Days are numbered by leap second

The leap second should soon disappear. No offense to Russia.

The days are numbered for the leap second, the second that causes so many problems for software developers. This weekend, during the General Conference on Weights and Measures in Paris, representatives of various governments almost unanimously voted to abolish this practice of adding a second to official clocks.

Leap second should disappear soon

Introduced in 1972 as a measure to adjust Coordinated Universal Time (UTC) to reduce the difference between atomic time and solar time, this leap second made life difficult for technology companies for decades to come. In 2012, for example, Reddit went down for about 40 minutes when the addition of a leap second drove the company’s servers crazy. More recently, Cloudflare has been having issues with their DNS services due to a time change in 2016.
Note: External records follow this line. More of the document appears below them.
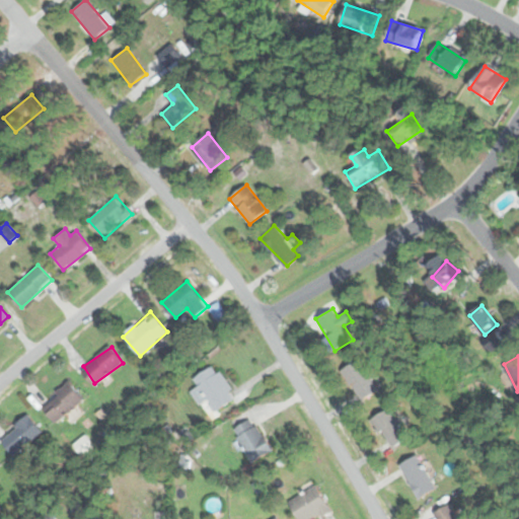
[(359,399),(377,389),(361,359),(343,369),(359,399)]
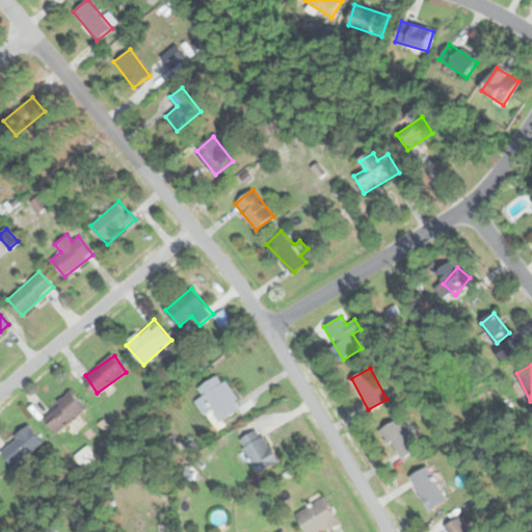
[(222,373),(197,387),(204,397),(197,401),(204,413),(214,407),(220,420),(242,408),(222,373)]
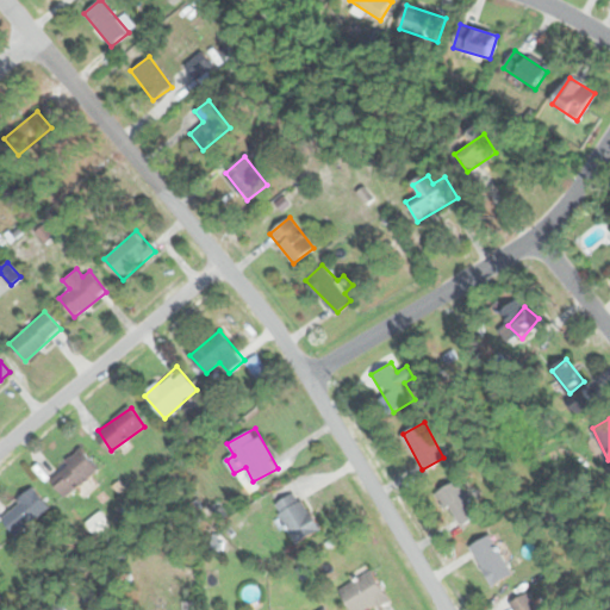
[(99,468),(82,449),(47,479),(64,499),(99,468)]
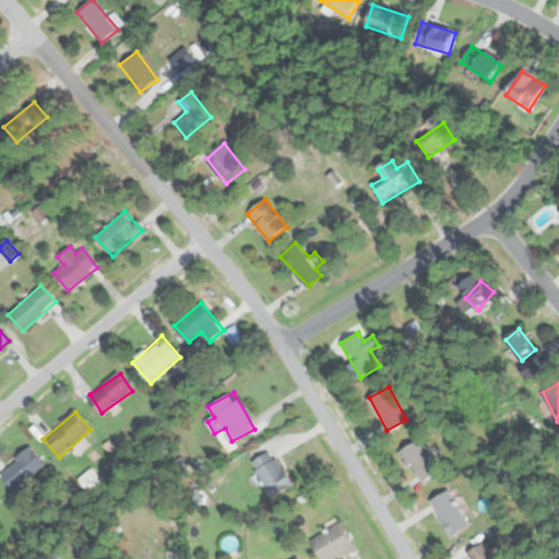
[(442,476),(423,438),(404,448),(423,486),(442,476)]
Companies like Meta, the parent company of Facebook, use a technique known as smearing to avoid problems when the International Earth Rotation and Reference Systems Service corrects UTC by adding that leap second. A few months ago, the American giant published a blog post calling for an end to this practice. “Each leap second is a major source of trouble for the people who manage the hardware infrastructure,” Meta explained at the time.

No offense to Russia

In a vote this week, dignitaries in the United States, Canada and France called for an end to it by 2035. Russia voted against this proposal. In the past, the country has wanted to delay this decision because GLONASS, its satellite positioning system, integrates this correction, while GPS does not. Felicitas Arias, former director of time at the International Bureau of Weights and Measures, told Nature that the move could force Russia to launch new satellites.

There remains one more organization that can still add its grain of sand. The International Telecommunication Union (ITU), which is responsible for transmitting universal time, will vote on this next year. If she agrees to “Resolution D”, metrologists and other astronomers will have until 2135 at the latest to figure out how to reconcile atomic and solar time.